# Found this pattern just cruisin' the 'net...LOL



## Phoenix (Oct 2, 2011)

http://www.dreamweaveryarns.com/catalog/gourmet-crochet-babette-circle-shawl-pattern-p-3654.html


----------



## Phoenix (Oct 2, 2011)

I love this!!!...


----------



## Deb-Babbles (Mar 4, 2011)

Very cute.


----------



## loriekennedy (Jan 3, 2012)

really nice!!


----------



## lilangel (Jan 17, 2012)

Very pretty. I like how it can be worn so many different ways.


----------



## maureenb (Apr 1, 2011)

Phoenix said:


> http://www.dreamweaveryarns.com/catalog/gourmet-crochet-babette-circle-shawl-pattern-p-3654.html


So,when are you going to make me one?LOL


----------



## Phoenix (Oct 2, 2011)

maureenb said:


> Phoenix said:
> 
> 
> > http://www.dreamweaveryarns.com/catalog/gourmet-crochet-babette-circle-shawl-pattern-p-3654.html
> ...


I'll get right on that Moe...LMAO


----------



## maureenb (Apr 1, 2011)

Nyuk,nyuk nyuk!


----------



## ssk1953 (Jan 29, 2012)

Phoenix said:


> I love this!!!...


Hey Phoenix, how did that shopping trip to Hobby Lobby go the other day?!!! Hope you had lots of fun. (I apologize if you already posted on your shopping trip but I hadn't heard from you and was wondering! ;-) Terri in TN


----------



## San (Mar 9, 2011)

WOW!!!!


----------



## bbrumbaugh (Jan 13, 2011)

thanks for the link! This is my next project.


----------



## Phoenix (Oct 2, 2011)

ssk1953 said:


> Phoenix said:
> 
> 
> > I love this!!!...
> ...


It was fabulous!!!...I can't wait to go back when I get paid!!!...LOL...And this time I'm going to have my daughter drop me off and I'll call her when I'm done....or when they kick me out the door!!!!....LOL


----------



## Fialka (Mar 4, 2011)

Thank you for posting in here,- I like it ! But i shall not wear (I'm old for that), though patern is easy and it will be crocheted in no time for those, who will agree to wear !


----------



## Phoenix (Oct 2, 2011)

Fialka said:


> Thank you for posting in here,- I like it ! But i shall not wear (I'm old for that), though patern is easy and it will be crocheted in no time for those, who will agree to wear !

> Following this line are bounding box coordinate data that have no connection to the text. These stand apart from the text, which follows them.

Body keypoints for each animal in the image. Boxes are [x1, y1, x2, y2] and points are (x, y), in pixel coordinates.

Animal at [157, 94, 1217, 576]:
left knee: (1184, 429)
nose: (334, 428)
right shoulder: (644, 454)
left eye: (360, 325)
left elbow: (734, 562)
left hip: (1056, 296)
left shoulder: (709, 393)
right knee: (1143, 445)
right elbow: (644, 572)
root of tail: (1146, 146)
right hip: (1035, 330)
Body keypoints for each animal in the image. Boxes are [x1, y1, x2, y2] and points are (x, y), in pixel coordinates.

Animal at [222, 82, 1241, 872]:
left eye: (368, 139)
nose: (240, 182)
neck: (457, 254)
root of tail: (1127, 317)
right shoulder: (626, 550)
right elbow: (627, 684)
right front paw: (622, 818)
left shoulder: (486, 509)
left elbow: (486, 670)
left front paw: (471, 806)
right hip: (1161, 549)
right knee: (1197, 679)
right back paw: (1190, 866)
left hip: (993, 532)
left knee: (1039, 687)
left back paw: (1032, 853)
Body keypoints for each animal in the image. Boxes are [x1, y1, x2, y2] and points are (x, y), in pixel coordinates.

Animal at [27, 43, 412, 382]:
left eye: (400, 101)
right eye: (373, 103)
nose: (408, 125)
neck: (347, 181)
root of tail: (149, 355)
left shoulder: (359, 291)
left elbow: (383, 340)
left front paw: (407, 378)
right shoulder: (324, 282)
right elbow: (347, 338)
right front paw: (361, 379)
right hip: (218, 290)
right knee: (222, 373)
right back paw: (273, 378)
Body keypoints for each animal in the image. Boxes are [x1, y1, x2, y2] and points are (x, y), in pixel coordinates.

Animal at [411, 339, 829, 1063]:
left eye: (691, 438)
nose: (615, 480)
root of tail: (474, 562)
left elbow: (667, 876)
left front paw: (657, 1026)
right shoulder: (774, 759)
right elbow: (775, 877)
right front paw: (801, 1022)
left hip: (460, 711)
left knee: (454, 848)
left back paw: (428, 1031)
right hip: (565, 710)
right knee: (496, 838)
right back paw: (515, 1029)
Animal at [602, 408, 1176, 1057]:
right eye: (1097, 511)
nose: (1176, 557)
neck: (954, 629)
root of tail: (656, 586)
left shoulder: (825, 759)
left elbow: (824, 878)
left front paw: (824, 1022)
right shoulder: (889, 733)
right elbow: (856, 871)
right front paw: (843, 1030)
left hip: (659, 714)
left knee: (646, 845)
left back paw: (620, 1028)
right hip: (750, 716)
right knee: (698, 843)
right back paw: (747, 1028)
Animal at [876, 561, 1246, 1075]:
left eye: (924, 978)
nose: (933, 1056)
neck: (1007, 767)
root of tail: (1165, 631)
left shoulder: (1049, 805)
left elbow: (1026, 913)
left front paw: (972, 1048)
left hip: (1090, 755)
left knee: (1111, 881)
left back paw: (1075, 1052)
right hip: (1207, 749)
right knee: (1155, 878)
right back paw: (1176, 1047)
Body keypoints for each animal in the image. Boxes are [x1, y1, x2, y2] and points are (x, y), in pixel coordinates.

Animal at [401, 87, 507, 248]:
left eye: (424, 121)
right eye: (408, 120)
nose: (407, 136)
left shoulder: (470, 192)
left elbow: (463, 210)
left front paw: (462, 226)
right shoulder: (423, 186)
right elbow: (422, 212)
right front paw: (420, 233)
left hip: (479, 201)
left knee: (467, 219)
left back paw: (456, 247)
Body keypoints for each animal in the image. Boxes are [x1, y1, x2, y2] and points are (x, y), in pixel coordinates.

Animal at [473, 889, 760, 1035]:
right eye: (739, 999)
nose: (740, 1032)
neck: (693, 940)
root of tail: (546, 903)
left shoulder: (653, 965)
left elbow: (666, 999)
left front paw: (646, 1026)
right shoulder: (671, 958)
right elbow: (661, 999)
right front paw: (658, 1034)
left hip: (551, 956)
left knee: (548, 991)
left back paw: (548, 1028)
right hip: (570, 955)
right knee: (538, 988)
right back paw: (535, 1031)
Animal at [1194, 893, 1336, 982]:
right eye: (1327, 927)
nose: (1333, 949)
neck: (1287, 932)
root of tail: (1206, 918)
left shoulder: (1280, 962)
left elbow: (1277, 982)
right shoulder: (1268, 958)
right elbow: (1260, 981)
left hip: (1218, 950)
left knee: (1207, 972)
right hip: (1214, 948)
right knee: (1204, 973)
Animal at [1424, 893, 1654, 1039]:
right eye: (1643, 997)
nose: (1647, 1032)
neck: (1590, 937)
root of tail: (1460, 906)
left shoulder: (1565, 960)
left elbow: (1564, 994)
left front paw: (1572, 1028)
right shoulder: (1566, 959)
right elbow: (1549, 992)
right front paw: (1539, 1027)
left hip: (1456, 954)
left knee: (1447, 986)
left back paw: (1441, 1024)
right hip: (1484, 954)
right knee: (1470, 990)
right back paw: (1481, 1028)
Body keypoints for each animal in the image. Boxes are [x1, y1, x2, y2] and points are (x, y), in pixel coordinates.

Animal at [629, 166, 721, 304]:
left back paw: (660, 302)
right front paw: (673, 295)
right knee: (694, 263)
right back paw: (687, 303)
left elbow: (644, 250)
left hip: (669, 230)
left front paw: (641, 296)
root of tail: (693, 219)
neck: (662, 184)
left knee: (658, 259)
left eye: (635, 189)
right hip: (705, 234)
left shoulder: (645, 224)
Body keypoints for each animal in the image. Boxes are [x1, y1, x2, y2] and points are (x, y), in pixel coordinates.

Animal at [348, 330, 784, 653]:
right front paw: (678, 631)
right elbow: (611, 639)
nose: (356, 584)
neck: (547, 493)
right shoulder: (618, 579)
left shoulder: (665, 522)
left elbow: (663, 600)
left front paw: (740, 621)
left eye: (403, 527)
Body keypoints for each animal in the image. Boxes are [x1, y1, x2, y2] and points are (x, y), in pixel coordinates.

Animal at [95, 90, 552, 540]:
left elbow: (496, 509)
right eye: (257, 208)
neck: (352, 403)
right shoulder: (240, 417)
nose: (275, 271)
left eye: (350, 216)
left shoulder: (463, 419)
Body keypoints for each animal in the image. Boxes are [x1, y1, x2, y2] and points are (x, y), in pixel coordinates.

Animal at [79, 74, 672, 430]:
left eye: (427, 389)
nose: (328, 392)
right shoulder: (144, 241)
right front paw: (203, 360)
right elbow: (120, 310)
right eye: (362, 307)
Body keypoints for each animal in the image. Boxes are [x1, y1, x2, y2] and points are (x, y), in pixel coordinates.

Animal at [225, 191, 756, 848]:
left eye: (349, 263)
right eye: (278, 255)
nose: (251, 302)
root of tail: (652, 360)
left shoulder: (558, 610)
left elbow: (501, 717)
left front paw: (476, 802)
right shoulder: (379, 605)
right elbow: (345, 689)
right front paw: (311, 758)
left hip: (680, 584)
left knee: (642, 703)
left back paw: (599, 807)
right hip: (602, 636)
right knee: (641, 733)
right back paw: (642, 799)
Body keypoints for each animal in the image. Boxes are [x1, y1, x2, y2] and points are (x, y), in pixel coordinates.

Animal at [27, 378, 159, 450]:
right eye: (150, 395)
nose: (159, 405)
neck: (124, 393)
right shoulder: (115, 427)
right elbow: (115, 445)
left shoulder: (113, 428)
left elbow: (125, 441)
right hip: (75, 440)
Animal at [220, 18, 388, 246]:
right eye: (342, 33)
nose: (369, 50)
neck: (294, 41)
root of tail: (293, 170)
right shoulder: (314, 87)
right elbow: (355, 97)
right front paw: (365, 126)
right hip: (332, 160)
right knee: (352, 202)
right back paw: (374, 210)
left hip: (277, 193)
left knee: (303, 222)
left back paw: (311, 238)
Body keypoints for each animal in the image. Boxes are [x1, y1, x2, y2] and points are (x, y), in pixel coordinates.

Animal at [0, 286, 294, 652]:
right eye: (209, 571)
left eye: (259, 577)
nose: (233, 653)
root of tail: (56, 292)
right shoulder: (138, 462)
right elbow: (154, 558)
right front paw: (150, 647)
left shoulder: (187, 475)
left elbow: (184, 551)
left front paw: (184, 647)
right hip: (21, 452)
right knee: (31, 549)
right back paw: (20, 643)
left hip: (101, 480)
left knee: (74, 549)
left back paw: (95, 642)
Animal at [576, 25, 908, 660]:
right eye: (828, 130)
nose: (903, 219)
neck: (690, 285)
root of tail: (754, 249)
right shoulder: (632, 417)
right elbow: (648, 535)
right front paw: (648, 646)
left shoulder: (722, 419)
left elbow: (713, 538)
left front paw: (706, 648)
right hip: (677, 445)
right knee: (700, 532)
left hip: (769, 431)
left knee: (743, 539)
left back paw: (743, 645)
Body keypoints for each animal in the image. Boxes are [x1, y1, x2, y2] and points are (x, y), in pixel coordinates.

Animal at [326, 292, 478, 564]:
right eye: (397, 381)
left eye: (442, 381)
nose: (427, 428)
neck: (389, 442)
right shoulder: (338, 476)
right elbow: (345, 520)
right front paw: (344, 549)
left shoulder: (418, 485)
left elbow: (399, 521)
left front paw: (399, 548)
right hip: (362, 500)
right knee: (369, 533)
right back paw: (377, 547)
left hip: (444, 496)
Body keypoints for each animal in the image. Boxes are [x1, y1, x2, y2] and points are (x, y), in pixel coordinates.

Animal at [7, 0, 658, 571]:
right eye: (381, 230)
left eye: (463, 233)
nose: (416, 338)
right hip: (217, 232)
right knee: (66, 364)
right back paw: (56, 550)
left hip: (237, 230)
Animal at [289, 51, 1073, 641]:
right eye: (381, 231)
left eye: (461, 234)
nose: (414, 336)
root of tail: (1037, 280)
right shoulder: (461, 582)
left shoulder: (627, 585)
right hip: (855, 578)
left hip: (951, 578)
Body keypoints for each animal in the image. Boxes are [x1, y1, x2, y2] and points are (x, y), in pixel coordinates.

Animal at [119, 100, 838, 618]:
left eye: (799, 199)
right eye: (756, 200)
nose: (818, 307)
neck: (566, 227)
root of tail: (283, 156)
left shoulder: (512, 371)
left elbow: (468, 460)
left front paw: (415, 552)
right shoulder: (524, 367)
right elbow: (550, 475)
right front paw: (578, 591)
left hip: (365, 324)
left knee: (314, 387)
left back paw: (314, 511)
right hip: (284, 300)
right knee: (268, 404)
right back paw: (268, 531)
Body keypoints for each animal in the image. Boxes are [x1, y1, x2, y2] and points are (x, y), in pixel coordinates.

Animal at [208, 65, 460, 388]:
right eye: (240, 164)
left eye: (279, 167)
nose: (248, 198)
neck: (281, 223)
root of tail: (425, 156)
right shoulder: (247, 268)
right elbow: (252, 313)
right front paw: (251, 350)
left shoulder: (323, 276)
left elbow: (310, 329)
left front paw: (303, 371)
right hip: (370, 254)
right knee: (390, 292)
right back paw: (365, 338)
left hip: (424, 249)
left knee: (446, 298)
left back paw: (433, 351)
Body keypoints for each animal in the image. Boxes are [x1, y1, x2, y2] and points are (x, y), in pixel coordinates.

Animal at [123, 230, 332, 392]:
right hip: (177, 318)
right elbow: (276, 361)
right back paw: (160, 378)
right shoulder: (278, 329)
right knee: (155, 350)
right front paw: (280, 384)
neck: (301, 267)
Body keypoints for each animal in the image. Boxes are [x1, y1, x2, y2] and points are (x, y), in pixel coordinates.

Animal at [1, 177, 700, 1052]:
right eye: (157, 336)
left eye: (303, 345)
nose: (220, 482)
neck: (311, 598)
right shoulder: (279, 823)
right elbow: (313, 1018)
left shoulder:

Oh, darlin'...we're NEVER too old for something like this!!!...Now, I have to agree that I'm too old (among OTHER things...LOL) for mini skirts and belly baring shirts...but something like this is ageless...


----------



## knitknack (Oct 30, 2011)

Absolutely beautiful. Will have to make one for my daughter-in-law, as she loves various shawls. Thank you for sharing.


----------



## Gloria Hall (Apr 6, 2011)

Just gorgeous--Wish I could crochet!!!!love the ruffles


----------



## aknitter (Jan 25, 2011)

This is so pretty. I've seen it before and drooled over it on my keyboard. One day....one day....

Anita


----------



## Janeway (Nov 22, 2011)

Beautiful, but I only make free patterns as all are given away so must watch costs. This does look quick to crochet does anyone else know of a free one similiar to this one?

Thanks, Jane


----------



## CamillaDesertMouse (Mar 19, 2011)

Nice shawl...thanks for posting!


----------



## StellasKnits (Apr 10, 2011)

Oh I love this. So, totally on my to-do list in this order:

1. Buy more yarn (ha! like I need more yarn)
2. Learn to crochet better so I can make this shawl! lol


----------



## Phoenix (Oct 2, 2011)

missvix61 said:


> Oh I love this. So, totally on my to-do list in this order:
> 
> 1. Buy more yarn (ha! like I need more yarn)
> 2. Learn to crochet better so I can make this shawl! lol


LOL...I want to learn to crochet better, too!!!...and another thing I'd wish for....more time in the day to do it!!!!!!!!!


----------



## Fanika (Sep 21, 2011)

Sigh...I think I'm in love. But where oh where would I wear this thing of beauty? One day my children will be grown and I might be able to wear grown up clothes...


----------